## What you will do
In the data below, which lines hold the word "temp"? Copy them.

.....

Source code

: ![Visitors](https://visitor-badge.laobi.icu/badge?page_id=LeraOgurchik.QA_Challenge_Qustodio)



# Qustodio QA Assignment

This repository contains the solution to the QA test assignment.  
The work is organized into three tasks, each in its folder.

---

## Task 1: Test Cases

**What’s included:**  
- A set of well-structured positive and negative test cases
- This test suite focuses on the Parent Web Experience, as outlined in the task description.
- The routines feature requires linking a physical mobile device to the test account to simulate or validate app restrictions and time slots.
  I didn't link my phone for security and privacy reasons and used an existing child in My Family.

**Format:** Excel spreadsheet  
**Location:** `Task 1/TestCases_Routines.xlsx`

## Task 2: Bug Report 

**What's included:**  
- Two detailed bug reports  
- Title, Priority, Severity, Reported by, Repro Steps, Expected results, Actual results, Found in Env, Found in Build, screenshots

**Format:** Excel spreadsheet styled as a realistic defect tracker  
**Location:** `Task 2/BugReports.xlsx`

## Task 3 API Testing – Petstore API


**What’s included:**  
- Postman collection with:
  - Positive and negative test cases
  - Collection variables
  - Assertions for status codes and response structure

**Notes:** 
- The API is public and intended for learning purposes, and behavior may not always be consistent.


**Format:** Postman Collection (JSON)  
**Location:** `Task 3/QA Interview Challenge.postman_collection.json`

.....

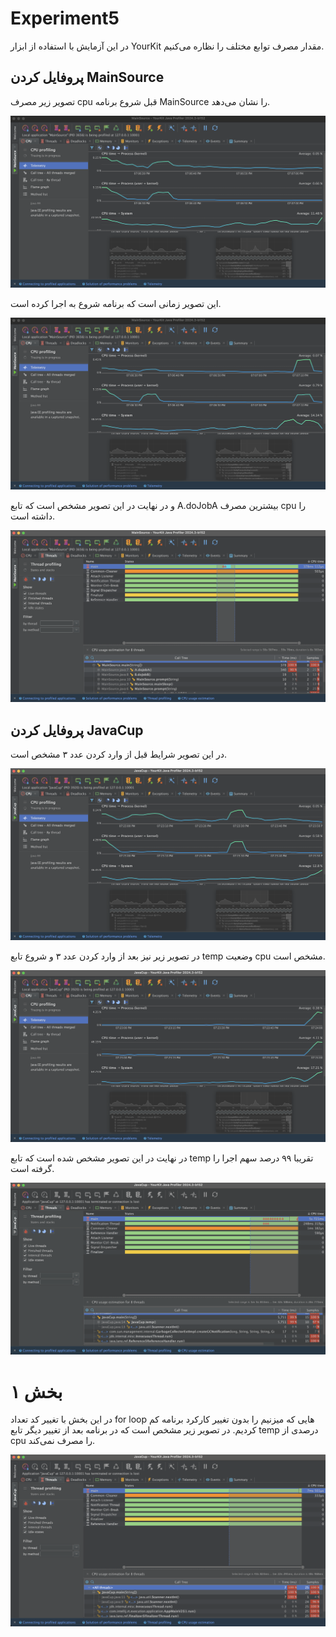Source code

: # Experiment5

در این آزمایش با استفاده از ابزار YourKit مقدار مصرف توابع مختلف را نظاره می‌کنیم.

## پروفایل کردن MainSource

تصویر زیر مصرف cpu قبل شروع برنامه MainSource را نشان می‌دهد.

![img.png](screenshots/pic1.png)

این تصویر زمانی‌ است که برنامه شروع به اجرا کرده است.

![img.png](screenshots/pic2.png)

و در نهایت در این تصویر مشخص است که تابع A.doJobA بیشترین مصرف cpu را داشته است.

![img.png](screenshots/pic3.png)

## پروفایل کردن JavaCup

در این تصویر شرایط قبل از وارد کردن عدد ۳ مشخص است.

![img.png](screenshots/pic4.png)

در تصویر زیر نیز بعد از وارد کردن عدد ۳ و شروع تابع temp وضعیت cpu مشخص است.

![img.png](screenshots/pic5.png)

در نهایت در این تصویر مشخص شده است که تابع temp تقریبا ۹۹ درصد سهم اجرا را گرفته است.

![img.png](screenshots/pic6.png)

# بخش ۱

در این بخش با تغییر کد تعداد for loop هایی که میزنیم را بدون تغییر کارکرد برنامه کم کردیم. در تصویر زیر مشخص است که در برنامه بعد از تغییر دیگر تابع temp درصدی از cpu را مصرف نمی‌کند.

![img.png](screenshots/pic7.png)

.....

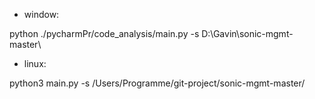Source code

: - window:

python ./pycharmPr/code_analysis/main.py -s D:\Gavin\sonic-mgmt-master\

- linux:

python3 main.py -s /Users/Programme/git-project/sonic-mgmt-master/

.....

## Exercise answer
در تصویر زیر نیز بعد از وارد کردن عدد ۳ و شروع تابع temp وضعیت cpu مشخص است.
در نهایت در این تصویر مشخص شده است که تابع temp تقریبا ۹۹ درصد سهم اجرا را گرفته است.
در این بخش با تغییر کد تعداد for loop هایی که میزنیم را بدون تغییر کارکرد برنامه کم کردیم. در تصویر زیر مشخص است که در برنامه بعد از تغییر دیگر تابع temp درصدی از cpu را مصرف نمی‌کند.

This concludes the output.